[Date Prev][Date Next][Thread Prev][Thread Next][Date Index][Thread Index]
[Condor-users] Job scheduling
- Date: Wed, 6 Aug 2008 14:43:53 -0400
- From: Patrick Ford <patrick.ford88@xxxxxxxxx>
- Subject: [Condor-users] Job scheduling
Hi all,
I run a 20 node cluster (160 CPU, 2GB RAM each cpu) and am having an
issue with the way condor distributes jobs across the cluster.

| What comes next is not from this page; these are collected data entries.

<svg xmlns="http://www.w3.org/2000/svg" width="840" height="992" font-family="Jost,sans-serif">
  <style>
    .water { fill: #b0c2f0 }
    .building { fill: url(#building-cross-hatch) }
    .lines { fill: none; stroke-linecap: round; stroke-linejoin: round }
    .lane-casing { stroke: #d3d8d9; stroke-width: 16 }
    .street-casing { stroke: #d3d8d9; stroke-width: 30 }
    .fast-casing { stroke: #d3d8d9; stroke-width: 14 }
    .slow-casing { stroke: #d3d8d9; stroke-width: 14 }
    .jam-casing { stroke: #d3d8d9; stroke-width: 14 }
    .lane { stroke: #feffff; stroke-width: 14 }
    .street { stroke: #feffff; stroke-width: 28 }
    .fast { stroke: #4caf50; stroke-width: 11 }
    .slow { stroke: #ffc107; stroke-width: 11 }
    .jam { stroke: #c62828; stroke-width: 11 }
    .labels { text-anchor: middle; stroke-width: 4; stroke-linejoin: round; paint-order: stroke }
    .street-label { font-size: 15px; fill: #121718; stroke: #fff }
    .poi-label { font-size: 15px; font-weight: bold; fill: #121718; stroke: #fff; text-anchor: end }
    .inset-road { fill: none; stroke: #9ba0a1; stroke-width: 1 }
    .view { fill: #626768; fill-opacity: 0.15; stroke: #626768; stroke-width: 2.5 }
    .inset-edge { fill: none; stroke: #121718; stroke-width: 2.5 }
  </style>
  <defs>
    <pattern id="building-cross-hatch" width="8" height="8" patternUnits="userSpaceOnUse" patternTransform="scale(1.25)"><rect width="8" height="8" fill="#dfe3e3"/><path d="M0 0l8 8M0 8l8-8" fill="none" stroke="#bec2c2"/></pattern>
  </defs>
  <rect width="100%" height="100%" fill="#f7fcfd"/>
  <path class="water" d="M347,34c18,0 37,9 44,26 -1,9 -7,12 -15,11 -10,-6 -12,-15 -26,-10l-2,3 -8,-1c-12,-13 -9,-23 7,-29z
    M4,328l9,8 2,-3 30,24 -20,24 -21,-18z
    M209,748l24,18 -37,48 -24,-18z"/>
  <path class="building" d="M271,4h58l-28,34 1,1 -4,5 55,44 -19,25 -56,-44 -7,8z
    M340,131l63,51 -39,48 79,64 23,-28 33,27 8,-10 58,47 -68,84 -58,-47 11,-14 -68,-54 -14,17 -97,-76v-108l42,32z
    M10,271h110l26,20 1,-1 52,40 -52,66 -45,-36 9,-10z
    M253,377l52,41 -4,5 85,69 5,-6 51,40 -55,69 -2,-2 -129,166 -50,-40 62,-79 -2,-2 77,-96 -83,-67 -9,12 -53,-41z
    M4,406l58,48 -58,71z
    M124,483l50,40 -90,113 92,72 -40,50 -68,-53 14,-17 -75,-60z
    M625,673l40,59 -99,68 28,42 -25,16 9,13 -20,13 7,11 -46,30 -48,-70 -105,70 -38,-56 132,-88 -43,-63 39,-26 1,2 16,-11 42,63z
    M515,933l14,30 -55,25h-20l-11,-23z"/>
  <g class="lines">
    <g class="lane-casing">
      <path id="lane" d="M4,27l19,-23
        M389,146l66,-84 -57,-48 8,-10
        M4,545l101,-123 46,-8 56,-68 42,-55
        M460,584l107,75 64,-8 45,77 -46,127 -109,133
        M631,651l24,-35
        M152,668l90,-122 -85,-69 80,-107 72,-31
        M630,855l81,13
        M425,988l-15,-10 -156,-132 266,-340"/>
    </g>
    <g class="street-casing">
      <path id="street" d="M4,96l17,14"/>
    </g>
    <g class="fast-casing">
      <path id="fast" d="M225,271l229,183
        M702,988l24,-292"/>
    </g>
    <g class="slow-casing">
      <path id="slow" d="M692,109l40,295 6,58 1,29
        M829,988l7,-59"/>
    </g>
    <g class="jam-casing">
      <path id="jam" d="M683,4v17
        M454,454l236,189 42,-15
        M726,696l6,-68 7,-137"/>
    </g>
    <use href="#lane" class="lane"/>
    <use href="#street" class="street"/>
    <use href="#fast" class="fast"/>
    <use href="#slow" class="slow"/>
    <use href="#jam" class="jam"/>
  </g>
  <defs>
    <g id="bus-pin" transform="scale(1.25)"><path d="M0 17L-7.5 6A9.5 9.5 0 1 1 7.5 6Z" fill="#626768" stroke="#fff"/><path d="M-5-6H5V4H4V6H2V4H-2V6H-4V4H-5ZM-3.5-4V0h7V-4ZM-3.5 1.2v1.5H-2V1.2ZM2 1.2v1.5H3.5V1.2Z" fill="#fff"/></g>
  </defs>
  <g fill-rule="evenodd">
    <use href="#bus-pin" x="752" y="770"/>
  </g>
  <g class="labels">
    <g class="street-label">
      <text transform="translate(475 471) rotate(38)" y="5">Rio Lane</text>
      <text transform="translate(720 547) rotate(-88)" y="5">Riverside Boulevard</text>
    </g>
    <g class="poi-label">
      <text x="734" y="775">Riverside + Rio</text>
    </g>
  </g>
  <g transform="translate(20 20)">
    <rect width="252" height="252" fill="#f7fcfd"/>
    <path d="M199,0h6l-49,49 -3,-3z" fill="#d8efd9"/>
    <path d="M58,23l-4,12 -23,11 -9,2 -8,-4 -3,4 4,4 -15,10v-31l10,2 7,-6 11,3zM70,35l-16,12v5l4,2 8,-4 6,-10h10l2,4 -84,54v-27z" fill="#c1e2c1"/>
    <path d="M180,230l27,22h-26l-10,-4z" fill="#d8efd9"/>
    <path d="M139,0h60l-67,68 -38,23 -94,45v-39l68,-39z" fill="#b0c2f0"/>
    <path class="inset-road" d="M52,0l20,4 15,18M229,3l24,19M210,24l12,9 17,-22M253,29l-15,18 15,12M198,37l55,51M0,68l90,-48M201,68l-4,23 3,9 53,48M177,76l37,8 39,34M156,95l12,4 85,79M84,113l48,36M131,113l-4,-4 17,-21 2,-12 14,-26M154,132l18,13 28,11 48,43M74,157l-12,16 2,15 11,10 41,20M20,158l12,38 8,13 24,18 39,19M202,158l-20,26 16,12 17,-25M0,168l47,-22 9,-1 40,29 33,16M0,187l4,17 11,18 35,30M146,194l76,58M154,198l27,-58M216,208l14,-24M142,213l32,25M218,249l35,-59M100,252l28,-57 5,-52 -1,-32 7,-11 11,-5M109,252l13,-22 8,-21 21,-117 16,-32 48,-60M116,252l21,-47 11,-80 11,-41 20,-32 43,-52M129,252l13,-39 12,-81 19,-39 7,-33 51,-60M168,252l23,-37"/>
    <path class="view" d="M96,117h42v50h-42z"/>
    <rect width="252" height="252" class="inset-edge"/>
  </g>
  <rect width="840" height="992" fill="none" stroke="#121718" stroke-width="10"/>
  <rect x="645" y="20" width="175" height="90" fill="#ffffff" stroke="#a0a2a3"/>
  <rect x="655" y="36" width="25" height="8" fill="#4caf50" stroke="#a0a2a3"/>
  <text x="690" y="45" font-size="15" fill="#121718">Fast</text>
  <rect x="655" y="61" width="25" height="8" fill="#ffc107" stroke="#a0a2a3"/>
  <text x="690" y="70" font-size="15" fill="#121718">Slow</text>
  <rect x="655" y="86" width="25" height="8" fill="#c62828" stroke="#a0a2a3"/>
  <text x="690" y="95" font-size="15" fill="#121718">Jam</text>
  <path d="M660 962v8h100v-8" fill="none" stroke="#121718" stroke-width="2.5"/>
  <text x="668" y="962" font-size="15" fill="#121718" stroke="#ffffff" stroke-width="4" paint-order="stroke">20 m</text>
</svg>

A user is launching simulations that grow to over 6GB in size
(Memory), and condor reports it as 15GB (I assume this is Mem+Swap),
and if 3 jobs are run on one node, at a certain point in time the node
will become completely unresponsive. Ganglia shows it as down and ssh
hangs, but a couple of hours later the condor_startd will crash and
restart and the node becomes responsive again. I assume this is due to
the memory being saturated.
While the job is being run outside operating parameters (6GB >> 2GB),
the jobs still have to be run, and they run fine if there is only one
being run per node. The problem is, all of the jobs are being flocked
together to one node (compute-1-0 or compute-2-0), is this an intended
function of condor, or is there a way I can configure condor to
scatter the jobs across the cluster whenever possible?
-Patrick